When I saw my uncle's North-American wife was preparing formula for their newborn in the early 90s I remember being very surprised. I was still a kid, but all babies I'd ever known had been breastfed, at least for the first three months or so.

The young mothers view breastfeeding as difficult, and tying them down, and impossible to combine with equal parenting. Their mothers (who breastfed their children) view their daughters breastfeeding as too hard, unnecessary and coming in-between their desire to feed their grandchild, bond with their grandchild, babysit overnight early on and help out (yep, overheard that conversation between my mother and a group of her friends. Also a common feature in the popular magazine aimed at women over 50).

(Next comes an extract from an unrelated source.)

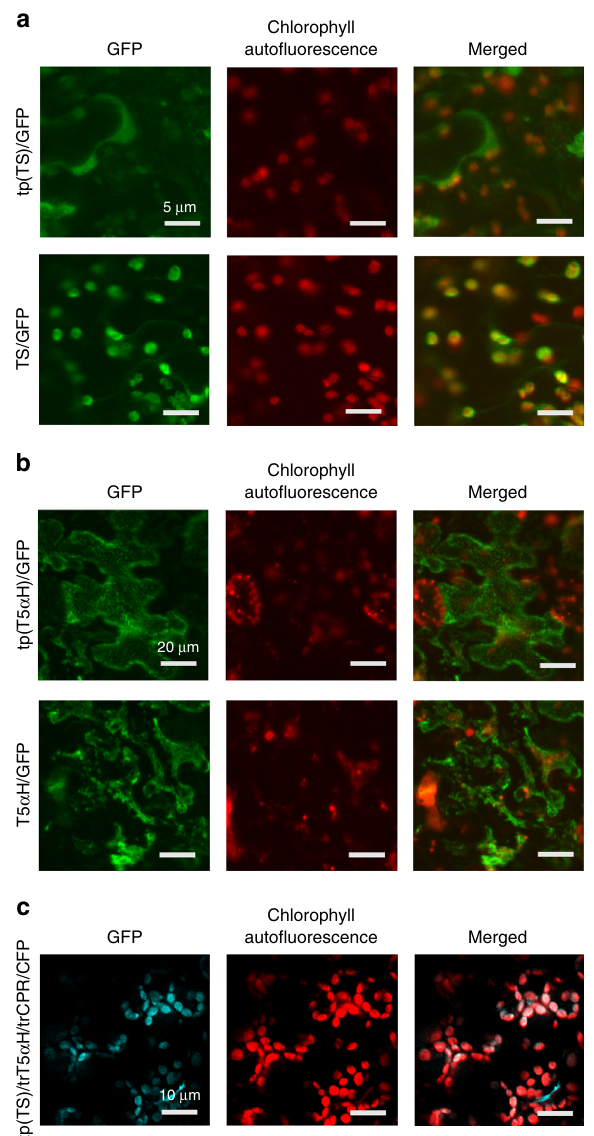
Fig. 3 Intracellular organelle localization and targeting of heterologous proteins. Fluorescence labeling of the fusion proteins; a tp(TS)/GFP, TS/ GFP; b tp(T5 α H)/GFP, T5 α H/GFP, and c tp(TS)/trT5 α H/trCPR/CFP. Agrobacterium containing individual plasmids were introduced into the leaf lower epidermis of N. benthamiana . Leaf discs were harvested 3 days post in fi ltration and epidermal strips were observed by a confocal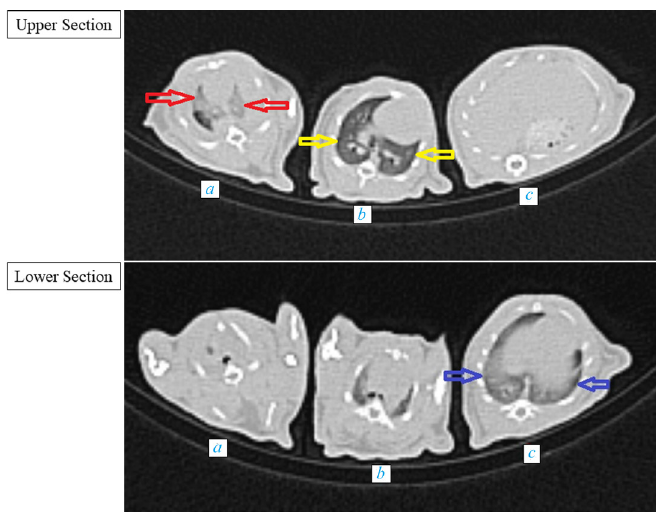
Figure 1. ( a ) Radiological examination with multidetector computed tomography (MDCT) revealed diffuse pulmonary oedema in the lungs of the rats in the cytarabine (CYT)group (upper section). ( b ) No oedema was seen in lungs of the rutin+cytarabine (R+CYT) group (upper section). ( c ) The lungs of the control (HG) animals had a normal appearance (lower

But I'll bow out of this discussion, as this isn't really relevant to the OP's first post. Sorry.
post #19 of 20
My problem with 6-12 months viewed as long-term breastfeeding isn't that I think people should try harder at all!

I know at 6 months, even 5 months, I was proudly exclaiming "We are STILL breastfeeding!".

My point is if 6 or 8 months is viewed as long-term or extended breastfeeding, if you continue any longer, you are more than weird, an probably harming your baby.

In Sweden even the people (well baby nurses etc.) who do support breastfeeding, insists by 6-8 months that if you still are breastfeeding it is time to cut down to 2 or 3 times a day, and by closer to a year they will assume you have stopped unless you correct them.
post #20 of 20
Thread Starter 
Quote:
Originally Posted by happysmileylady View Post
But that doesn't mean that is exactly what she meant. Just this week the exact words out of my mouth were "I can't grocery shop anymore." What I meant was, I need someone to help me grocery shop between now and the end of my pregnancy. People often say one thing and make generalizations in their speech but mean something different or more or less specific.
Yes, I understand that words don't always bear a transparent and direct relationship to reality. But I was in the conversation, which lasted maybe ten minutes. Her tone throughout was utterly dismissive of breastfeeding, at times bordering on disgust. My dh, who was there, was completely shocked by how vehemently anti-bfing she was.

I don't want to spend all day parsing whether there were shades of meaning in her words that I didn't detect; I experienced the conversation and I feel confident in my interpretation of it. I stand by my original claim: I think it's sad that a public health professional was so anti-bfing.